If luck is what we deserve, then who are the agents - in particular ill-luck: who is punishing us when we have periods of bad luck?

First of all, bad luck may not be truly bad, considered in the full perspective of our pre-mortal and post-mortal lives. In other words, that which makes us suffer and be miserable (to some extent) on earth may in some unknown way be good for us (and/or for other people) in the wider frame.

However that does not seem to account for everything - in particular we sometimes feel we are 'at odds with' things in general - we feel as if we are in an antagonistic position with respect to our environment, and in a way that certainly feel bad - and certainly does not feel like any kind of positive or creative struggle.

If we try to explain this with reference to God's will then this leads to a punitive and unloving God; if to demonic will then to a God who allows the devil negatively to wreck our lives - which again seems unloving.

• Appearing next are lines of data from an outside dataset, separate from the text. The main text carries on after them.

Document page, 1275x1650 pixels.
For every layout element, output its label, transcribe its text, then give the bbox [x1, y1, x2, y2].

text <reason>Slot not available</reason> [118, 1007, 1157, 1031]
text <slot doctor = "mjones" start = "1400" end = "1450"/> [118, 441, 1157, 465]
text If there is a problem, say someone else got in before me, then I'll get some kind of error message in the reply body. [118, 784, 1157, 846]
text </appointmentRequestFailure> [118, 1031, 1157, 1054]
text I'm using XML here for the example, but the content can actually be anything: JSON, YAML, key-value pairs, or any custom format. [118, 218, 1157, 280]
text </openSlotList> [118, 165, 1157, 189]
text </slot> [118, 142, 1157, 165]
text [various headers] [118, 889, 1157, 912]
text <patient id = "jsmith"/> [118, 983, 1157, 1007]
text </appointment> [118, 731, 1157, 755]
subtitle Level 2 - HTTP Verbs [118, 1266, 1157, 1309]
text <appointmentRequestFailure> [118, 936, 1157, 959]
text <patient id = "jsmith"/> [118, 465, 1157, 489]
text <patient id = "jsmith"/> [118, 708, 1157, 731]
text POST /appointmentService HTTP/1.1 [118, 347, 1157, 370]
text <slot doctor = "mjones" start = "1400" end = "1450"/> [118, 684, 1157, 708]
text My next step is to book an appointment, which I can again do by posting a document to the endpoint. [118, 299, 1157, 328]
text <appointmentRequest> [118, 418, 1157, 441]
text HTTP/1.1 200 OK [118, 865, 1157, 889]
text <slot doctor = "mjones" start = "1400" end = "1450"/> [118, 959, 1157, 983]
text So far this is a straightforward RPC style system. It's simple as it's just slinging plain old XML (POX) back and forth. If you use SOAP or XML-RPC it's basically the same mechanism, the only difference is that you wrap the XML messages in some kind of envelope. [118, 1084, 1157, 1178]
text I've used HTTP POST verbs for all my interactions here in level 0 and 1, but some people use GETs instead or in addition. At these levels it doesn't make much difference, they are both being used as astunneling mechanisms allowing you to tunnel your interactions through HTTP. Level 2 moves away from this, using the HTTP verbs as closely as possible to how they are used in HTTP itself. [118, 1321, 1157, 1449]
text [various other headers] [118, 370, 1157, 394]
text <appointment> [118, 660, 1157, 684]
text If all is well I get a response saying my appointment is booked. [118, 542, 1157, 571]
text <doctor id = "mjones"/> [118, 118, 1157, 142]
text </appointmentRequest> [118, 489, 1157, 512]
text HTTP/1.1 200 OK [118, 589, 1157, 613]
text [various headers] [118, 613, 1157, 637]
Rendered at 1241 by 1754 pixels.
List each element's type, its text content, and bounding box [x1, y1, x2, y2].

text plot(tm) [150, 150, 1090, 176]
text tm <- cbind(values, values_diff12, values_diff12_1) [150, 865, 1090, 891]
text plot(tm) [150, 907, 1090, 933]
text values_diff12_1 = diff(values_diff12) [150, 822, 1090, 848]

Another possible source of apparent malevolence of our surroundings, oft neglected, could be from the 'animistic' world view that all things are living and 'conscious' (to some extent, often very small). SO - the world is not divided into a few living conscious things (mostly humans) and innumerable dead and inert things - but rather the world is made up entirely of living conscious things, but with life/consciousness on a very large continuum so that some things have much, much more of this property than others.

By this account, there is a primordial consciousness in the stuff of the universe which does not derive from God (and therefore cannot be attributed to God or blamed on God) but was already-there before reality was shaped from chaos (which was the act of creation).

When we feel at odds with reality; it may therefore be that we have put ourselves into an antagonistic relationship with the millions and billions of micro-consciousnesses which constitute our environment.

In other words - we are always in communication with everything in our environment, but most of these things with which we communicate are much lower, simpler and weaker consciousnesses so much of their communication is reactive - we set the tone, and they respond.

So when our attitude to our environment is aggressive, exploitative, or even simply passive - then the environment will respond defensively against us as individuals - and the same thing will happen to humans as a group, nation, species or at any meaningful level of communicating-aggregation.

By this account, luck is real, and objective in the sense that there really are more positive and more negative relationships with our environment- the environment really can be more helpful to us or more aggressive against us - and we 'make our own luck' but not psychologically but in terms of the quality of communication with the mega-multiple intelligences which surround us.

The test and proof of this is that if, or when, we can get into a set of positive harmony with our environment then our luck will turn - and even 'misfortune' takes on a very different quality: it stirs us and mobilises our inner resources; rather than inducing despair and anger.

The living world responds positively to our attitudes of love, respect, concern toward it; and negatively to the opposite - and that is 'luck' (or one form of it).